1 Introduction
With an ever-growing number of cyberattacks and ever-increasing regulations, businesses are under constant pressure to properly protect their sensitive data sets. Such protection is needed at various levels and includes several elements, from endpoint protection and network firewalls to IAM (Identity and Access Management), CASBs (Cloud Access Security Brokers), and others.
Last, but not least, amongst these technologies is encryption. Encryption can be implemented (and regularly is implemented) at various levels. Network encryption, e.g. based on the SSL/TLS standard, is ubiquitous when using the Internet. Disk encryption is widely supported on both clients and servers. File systems can be encrypted as well. Finally, data encryption enables the encryption of specific sets of data for specific applications or at the database level.
Data encryption provides, for example, enhanced protection of sensitive data such as credit card numbers, patient data in healthcare, passports or other types of PII (Personally Identifiable Information). Thus, it also helps in compliance with regulations that require specific, in-depth protection of sensitive data such as
- PCI DSS, which requires specific protection of credit card information
- HIPAA/HITECH, which requires specific protection of healthcare information
- GDPR, which raises the bar for protecting PII
In addition, there are many other use cases, well beyond PII protection. Many businesses also want and need to specifically protect financial information or intellectual property. Depending on where that information resides, different approaches to protecting, and specifically encrypting, that information are required.

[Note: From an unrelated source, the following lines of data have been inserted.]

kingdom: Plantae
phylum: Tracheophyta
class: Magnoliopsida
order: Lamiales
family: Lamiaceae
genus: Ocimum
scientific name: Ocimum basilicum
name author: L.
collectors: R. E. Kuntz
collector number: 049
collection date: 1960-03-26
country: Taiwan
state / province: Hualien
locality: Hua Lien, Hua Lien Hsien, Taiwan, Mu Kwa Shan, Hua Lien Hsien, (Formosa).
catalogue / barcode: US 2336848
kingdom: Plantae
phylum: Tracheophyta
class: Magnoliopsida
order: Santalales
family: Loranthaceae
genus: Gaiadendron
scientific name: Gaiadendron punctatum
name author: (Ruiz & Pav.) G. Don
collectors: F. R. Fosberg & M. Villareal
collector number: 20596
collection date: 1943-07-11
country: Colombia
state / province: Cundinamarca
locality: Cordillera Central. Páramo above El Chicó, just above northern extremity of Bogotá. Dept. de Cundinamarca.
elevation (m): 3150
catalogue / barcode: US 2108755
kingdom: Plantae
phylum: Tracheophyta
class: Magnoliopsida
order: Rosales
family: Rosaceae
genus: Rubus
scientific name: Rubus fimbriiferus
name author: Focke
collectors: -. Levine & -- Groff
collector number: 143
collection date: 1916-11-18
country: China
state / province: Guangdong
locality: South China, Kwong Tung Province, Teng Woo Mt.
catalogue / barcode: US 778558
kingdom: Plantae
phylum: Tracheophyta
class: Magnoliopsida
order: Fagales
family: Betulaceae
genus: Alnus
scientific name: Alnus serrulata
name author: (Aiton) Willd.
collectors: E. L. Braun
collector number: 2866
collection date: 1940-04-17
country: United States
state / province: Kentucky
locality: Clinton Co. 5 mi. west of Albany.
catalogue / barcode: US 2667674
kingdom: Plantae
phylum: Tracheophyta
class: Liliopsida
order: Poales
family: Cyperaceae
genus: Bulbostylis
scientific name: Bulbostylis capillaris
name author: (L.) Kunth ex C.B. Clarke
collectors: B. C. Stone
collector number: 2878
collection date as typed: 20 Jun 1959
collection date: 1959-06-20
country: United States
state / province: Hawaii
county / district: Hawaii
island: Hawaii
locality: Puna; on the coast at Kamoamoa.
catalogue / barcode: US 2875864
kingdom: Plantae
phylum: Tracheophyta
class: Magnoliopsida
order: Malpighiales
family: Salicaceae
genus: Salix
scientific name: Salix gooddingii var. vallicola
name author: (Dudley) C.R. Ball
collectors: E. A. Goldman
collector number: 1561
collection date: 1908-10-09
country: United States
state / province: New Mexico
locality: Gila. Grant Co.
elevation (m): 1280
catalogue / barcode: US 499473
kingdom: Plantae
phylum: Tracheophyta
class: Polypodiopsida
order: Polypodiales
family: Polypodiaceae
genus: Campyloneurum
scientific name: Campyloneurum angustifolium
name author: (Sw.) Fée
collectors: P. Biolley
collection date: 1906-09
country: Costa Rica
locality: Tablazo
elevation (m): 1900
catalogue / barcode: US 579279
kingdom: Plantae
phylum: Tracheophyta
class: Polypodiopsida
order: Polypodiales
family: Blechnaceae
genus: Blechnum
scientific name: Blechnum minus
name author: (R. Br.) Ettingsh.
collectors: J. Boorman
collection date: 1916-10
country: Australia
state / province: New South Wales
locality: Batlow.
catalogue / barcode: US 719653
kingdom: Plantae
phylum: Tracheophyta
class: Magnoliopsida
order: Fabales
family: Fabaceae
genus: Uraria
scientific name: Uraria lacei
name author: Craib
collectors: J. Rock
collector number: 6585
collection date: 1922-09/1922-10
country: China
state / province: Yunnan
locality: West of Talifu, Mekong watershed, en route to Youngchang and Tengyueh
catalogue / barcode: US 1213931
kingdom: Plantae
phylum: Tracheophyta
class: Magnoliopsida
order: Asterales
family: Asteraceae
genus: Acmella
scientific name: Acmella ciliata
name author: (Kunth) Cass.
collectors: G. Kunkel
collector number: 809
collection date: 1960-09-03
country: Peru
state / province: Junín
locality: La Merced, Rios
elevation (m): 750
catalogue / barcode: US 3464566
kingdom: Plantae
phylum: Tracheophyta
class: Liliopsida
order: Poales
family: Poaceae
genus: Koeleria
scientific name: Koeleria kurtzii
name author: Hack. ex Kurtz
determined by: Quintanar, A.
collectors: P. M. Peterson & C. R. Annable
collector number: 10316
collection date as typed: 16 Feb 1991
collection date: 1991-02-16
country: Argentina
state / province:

Common approaches for encryption focus either on data at rest, i.e. held on some sort of storage, or data in motion, i.e. during the transfer of data. For the latter, we can distinguish between end-to-end solutions that encrypt information all the way between endpoints, such as S/MIME for email encryption, and solutions that only protect certain parts of the transfer, such as SSL/TLS. Furthermore, there are some emerging, but as yet still rather scientific approaches that enable data to be encrypted during use, such as homomorphic encryption. The practical approach to protecting data in use at the application level builds on Format Preserving Encryption (FPE), data masking and on tokenization. While data masking can just replace some parts of the data such as certain fields or characters, tokenization uses one-way techniques to create a token for certain information that enables this to be used securely, without unveiling the original data. Tokenization typically delivers the advantage of dynamic data masking, which is display security, controlling what data or portion of data a user views as clear text, depending on their role in an organization. FPE uses standards-based encryption techniques, but delivers the encrypted result like a token, at predictable length, so that it can replace database entries without breaking the database schema.
Businesses face several challenges when looking for information protection based on encryption. Aside from the inherent complexity of encryption and the related technologies such as key management, tokenization, and data masking, there is no such thing as a single approach for all types of encryption. Frequently, business end up with a variety of point solutions, building distinct infrastructures per use case, providing individual user interfaces such as management consoles, and requiring very specific expertise and training. This is complex, it is inefficient, and it is expensive.
Thales eSecurity is one of the few players in the market that provides an integrated approach, the Vormetric Data Security Platform, that covers a broad range of encryption use cases. The Vormetric Application Crypto Suite, which provides an integrated set of capabilities for protecting information at the application and database-field level is part of that platform. This integrated approach reduces cost and complexity of implementing encryption at scale in organizations.